**WHAT IS NEEDED**
Filter the entries for the string "opengl". Copy each line that has it.

Dataset entries:
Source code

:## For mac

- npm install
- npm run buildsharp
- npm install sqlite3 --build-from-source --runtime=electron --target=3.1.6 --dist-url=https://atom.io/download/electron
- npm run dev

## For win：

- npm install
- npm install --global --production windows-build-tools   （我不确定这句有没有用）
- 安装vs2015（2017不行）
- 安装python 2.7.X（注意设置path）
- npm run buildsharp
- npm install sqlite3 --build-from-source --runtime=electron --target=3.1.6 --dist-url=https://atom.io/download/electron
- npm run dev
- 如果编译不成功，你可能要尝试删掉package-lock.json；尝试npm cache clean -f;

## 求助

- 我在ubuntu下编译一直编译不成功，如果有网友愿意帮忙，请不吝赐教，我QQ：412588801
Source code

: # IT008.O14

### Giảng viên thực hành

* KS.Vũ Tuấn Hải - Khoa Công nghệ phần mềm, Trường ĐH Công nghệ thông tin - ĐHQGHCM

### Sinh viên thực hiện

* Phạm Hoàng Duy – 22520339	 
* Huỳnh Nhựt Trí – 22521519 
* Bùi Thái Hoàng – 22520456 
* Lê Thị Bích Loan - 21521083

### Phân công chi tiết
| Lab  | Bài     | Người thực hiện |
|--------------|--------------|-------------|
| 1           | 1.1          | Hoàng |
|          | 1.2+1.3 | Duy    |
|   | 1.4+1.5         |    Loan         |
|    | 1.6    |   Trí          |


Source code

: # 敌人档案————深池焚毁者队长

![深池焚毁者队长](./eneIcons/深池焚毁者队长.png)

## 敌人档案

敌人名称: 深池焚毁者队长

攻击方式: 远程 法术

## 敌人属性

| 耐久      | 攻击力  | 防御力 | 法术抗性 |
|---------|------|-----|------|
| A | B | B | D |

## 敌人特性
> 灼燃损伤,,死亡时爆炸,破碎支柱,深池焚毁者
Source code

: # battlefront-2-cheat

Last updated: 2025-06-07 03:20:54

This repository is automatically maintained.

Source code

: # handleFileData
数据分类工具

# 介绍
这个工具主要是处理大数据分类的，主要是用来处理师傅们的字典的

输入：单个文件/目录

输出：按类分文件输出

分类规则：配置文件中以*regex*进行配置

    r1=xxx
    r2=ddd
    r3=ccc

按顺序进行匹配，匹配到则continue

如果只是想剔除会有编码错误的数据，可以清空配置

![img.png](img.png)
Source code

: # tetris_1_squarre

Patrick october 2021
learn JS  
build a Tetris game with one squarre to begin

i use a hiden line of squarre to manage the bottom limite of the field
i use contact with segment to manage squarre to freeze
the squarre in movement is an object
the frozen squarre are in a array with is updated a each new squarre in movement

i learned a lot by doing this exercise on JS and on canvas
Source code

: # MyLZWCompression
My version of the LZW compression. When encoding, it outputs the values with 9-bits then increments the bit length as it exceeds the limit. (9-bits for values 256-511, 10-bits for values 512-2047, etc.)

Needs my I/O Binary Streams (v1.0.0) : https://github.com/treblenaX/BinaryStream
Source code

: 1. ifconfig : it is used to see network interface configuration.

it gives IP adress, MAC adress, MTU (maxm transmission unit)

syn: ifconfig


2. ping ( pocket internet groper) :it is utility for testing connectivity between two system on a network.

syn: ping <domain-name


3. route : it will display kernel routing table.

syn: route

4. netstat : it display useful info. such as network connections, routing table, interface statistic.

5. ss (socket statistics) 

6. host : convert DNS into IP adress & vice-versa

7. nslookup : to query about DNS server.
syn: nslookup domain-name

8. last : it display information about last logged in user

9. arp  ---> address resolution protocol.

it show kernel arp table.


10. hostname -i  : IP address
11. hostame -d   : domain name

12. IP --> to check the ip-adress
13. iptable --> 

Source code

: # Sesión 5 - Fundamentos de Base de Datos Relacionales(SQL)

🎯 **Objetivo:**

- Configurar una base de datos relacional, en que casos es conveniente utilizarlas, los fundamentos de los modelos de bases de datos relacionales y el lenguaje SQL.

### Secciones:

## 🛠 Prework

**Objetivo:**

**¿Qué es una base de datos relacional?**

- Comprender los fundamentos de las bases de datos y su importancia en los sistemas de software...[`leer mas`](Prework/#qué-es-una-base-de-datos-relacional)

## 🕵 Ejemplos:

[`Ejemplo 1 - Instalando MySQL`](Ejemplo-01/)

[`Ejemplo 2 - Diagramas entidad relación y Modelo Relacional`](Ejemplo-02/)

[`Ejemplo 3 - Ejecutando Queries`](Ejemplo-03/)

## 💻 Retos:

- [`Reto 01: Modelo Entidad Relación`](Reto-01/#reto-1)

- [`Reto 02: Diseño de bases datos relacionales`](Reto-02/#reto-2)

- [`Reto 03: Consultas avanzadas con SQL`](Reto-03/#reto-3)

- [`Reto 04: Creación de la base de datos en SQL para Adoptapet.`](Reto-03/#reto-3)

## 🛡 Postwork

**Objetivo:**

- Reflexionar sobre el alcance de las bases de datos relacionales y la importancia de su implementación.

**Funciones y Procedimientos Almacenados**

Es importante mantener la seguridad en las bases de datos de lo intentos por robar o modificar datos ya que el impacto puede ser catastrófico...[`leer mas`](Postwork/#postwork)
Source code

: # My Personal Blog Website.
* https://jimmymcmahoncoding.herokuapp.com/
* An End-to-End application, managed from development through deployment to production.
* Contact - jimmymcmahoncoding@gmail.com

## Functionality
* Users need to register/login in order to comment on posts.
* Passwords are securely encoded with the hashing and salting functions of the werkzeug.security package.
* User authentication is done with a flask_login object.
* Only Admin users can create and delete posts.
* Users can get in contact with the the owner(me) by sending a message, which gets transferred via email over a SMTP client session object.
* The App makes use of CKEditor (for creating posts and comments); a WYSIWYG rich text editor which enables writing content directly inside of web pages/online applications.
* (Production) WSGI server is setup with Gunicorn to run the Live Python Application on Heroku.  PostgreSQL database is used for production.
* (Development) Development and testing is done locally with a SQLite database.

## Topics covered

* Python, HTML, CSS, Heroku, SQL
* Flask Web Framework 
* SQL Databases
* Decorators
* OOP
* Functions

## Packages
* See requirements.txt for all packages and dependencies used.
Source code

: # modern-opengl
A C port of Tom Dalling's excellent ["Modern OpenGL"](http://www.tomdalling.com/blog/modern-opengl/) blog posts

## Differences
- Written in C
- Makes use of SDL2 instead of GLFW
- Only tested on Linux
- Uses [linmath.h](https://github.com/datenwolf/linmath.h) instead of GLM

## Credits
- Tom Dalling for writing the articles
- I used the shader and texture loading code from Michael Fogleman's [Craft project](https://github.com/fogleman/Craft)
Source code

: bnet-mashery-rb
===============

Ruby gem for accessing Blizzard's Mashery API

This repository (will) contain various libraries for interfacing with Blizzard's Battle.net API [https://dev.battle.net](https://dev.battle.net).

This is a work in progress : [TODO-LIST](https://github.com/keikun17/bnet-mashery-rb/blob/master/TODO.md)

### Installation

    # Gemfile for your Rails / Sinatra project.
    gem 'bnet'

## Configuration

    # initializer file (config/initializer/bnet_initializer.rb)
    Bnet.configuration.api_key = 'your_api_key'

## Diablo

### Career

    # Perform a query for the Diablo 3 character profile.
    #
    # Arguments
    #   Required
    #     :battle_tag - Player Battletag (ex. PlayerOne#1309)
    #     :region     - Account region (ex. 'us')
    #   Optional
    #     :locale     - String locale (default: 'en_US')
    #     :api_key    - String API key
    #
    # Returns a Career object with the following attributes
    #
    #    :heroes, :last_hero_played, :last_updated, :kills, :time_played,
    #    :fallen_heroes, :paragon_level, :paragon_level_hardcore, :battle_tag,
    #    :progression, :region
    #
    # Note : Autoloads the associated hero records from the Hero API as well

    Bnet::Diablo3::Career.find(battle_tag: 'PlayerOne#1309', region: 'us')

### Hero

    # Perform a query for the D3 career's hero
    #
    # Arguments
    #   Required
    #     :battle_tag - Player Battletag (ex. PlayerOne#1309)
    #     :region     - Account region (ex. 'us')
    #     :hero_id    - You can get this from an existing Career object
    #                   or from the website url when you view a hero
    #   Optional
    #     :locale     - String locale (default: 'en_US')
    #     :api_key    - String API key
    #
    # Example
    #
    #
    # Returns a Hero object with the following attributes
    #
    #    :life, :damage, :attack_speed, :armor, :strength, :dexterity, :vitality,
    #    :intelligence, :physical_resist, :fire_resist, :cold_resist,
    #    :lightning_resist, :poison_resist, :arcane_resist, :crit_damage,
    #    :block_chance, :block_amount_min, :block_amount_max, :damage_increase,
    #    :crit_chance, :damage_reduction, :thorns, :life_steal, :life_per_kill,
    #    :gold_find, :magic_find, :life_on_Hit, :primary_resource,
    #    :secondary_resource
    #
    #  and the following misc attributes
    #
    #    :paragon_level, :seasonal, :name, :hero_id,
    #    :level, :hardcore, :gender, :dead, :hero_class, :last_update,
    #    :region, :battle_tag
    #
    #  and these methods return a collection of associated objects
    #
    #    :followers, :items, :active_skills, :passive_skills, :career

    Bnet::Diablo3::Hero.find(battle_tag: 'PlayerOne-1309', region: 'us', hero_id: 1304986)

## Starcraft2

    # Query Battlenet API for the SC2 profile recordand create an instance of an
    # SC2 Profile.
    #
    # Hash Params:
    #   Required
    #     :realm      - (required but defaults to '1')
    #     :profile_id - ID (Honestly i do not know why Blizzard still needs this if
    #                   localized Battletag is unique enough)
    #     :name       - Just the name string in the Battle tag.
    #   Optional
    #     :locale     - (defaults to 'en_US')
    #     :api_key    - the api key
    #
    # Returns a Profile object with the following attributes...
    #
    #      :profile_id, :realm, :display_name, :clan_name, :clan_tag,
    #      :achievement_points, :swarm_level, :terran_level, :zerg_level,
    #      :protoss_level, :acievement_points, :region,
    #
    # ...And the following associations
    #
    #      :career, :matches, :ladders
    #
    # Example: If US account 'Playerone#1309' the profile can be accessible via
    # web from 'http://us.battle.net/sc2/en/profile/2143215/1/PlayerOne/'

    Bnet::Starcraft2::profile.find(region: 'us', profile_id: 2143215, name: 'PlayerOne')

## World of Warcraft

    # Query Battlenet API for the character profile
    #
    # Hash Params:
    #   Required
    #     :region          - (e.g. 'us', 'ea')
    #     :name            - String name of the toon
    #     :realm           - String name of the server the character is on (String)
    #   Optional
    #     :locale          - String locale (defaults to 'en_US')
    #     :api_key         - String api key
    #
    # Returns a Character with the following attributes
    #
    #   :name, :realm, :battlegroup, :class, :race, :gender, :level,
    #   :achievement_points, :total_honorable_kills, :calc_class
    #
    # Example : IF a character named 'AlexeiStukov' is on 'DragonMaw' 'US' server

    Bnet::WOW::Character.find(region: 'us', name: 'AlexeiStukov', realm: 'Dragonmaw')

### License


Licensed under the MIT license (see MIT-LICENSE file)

**ANSWER**
: # modern-opengl
A C port of Tom Dalling's excellent ["Modern OpenGL"](http://www.tomdalling.com/blog/modern-opengl/) blog posts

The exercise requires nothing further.